Along with the fame, the complex began to improve too. Before 2008, it had just one Olympic standard wrestling mat, and one traditiona­l earthen pit. Wrestlers lived crammed in tiny, low-roofed housing directly under the stadium’s rafters. By 2012, when Kumar won his second Olympic medal -- a silver -becoming the only Indian to win two individual medals at the Olympics, the stadium had undergone a massive transforma­tion to house the hundreds of wrestlers who came to learn under Kumar. Now there were plenty of Olympic mats, a stateof-the-art gym and a constant buzz in training.

2012 was Chhatrasal’s year; Yogeshwar Dutt, who won a bronze at the London Games, was also a product of the school (and Kumar’s childhood training partner and friend). Another trainee from the school, Amit Dahiya, became the youngest wrestler from India to compete at the Olympics -- he made it to the quarterfin­als.

Many more wrestling stars followed -- a superb second line that includes current Tokyo Olympic medal favourite Bajrang Punia. In fact, along with Punia, two other Tokyo-bound wrestlers — Ravi Dahiya and Deepak Punia — also learnt their wrestling at Chhatrasal.

“If there was a revolution in the sport in India, it was led by Kumar, from this very stadium,” said the coach quoted earlier. “Over here, he was simply “pehelwan” and everything happened with his knowledge. He was the driving force.”

Kumar rose to become an administra­tor at the Delhi-government run stadium that became famous because of him.

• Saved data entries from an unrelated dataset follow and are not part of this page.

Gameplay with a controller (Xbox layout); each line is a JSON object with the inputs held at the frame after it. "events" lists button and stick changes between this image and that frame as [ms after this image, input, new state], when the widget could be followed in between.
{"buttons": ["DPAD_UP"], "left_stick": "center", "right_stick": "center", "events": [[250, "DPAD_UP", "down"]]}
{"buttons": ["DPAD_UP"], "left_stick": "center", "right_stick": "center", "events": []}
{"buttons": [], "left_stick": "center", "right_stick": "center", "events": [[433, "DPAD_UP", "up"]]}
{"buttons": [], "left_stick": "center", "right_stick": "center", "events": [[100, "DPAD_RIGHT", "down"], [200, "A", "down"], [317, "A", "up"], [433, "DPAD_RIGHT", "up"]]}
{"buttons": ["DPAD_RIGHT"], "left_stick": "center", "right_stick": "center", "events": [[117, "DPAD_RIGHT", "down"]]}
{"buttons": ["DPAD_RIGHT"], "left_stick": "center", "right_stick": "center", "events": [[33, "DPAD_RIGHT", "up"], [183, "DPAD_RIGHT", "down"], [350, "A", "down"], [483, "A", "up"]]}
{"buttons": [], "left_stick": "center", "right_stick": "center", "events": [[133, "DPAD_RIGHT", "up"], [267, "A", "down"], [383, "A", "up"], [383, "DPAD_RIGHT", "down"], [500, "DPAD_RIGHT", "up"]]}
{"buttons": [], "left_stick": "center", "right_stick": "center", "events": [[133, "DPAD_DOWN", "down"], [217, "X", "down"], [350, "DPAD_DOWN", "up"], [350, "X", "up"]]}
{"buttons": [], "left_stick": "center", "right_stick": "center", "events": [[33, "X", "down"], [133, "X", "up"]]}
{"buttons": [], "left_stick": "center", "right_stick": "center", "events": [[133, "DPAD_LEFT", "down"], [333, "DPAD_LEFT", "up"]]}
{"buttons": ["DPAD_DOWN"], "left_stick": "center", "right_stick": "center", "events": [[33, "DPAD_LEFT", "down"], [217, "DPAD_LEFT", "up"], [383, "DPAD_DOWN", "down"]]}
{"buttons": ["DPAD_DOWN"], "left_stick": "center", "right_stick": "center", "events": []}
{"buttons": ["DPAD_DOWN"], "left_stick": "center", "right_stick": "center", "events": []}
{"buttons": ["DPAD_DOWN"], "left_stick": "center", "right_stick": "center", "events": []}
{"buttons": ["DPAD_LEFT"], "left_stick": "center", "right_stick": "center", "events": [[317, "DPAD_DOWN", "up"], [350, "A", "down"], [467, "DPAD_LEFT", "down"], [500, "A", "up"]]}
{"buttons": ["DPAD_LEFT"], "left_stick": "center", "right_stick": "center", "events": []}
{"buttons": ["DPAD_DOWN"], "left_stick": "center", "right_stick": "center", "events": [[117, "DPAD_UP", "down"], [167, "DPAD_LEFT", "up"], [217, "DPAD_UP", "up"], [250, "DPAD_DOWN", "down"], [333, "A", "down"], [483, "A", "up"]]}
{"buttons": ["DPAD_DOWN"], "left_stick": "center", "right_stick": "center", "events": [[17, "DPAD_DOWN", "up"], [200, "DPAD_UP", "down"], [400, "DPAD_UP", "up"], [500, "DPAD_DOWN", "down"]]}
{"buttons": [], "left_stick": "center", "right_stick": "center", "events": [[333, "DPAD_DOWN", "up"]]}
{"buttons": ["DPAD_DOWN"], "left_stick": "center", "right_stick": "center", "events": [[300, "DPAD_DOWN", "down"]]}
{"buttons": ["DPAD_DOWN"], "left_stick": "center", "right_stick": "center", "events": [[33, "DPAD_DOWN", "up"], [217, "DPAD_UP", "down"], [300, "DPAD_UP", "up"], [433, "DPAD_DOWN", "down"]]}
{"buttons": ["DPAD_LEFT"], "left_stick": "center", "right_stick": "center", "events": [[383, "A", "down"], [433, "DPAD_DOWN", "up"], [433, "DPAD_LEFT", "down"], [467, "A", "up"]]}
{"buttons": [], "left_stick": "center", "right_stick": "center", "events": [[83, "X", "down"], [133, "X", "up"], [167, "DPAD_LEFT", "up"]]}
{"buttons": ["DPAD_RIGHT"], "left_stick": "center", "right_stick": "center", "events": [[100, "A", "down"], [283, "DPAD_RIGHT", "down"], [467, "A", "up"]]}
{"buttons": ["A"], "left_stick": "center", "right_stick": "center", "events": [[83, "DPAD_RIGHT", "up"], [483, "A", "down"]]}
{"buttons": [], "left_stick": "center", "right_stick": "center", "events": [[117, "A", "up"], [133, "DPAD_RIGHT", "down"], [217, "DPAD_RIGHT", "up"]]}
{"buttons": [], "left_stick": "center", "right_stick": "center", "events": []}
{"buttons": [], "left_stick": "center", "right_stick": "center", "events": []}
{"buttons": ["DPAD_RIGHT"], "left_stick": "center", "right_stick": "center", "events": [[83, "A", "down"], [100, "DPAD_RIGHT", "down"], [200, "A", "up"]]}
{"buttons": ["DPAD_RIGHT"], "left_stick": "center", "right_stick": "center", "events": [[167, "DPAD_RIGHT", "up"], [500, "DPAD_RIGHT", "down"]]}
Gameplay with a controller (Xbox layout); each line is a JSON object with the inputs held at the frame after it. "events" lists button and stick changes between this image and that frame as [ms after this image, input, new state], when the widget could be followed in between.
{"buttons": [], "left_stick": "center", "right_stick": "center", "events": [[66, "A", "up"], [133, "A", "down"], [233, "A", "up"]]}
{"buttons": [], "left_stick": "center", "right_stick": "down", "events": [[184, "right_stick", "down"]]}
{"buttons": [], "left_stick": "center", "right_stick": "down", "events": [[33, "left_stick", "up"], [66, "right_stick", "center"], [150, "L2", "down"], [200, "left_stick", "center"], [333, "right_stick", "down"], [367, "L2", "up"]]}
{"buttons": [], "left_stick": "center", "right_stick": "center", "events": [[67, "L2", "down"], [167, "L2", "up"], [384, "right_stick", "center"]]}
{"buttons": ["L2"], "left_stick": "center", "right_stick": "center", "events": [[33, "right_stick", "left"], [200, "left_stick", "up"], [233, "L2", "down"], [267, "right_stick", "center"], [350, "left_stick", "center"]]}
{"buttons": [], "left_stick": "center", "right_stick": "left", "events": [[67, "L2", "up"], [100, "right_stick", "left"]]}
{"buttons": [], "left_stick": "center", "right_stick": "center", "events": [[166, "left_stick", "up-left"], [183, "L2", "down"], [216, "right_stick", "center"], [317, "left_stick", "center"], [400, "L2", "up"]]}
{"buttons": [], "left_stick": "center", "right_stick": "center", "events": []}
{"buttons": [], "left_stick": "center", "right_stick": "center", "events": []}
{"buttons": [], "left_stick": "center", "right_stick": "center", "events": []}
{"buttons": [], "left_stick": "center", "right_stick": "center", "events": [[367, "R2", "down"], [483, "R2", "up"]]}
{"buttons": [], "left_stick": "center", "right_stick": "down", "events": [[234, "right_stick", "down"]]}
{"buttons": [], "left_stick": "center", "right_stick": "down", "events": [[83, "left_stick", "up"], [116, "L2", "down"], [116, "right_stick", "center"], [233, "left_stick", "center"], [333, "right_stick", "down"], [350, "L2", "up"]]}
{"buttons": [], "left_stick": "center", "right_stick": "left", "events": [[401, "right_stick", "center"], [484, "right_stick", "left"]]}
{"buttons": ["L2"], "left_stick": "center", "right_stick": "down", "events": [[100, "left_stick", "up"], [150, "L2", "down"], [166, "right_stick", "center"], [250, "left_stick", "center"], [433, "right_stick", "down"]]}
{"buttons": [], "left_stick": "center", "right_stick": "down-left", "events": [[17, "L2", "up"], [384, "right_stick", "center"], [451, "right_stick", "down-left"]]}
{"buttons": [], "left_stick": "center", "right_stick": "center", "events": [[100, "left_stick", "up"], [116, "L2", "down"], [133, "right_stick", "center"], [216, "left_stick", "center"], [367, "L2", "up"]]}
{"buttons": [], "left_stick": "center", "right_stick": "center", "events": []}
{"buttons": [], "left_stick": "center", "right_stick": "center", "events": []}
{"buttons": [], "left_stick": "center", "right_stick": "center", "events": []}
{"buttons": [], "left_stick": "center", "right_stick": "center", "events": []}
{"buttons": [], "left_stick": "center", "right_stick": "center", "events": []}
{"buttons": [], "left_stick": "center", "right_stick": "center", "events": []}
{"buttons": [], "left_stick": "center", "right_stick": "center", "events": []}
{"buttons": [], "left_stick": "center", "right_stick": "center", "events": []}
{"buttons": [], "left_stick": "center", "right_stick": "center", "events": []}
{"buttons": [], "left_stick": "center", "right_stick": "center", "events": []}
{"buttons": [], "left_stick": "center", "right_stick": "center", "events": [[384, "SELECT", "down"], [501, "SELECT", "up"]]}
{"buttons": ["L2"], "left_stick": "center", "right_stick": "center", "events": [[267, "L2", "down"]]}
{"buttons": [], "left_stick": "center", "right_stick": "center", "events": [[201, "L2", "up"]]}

But despite the fame and the stature, or perhaps because of it, cracks also began to appear in the running of Chhatrasal’s wrestling school. By the end of 2012, Dutt and Kumar had a public fallout, resulting in Dutt leaving the centre and opening his own wrestling school. There were fallouts with coaches too, including one incident where a senior coach alleged that Kumar had assaulted him. The coach left and joined Dutt.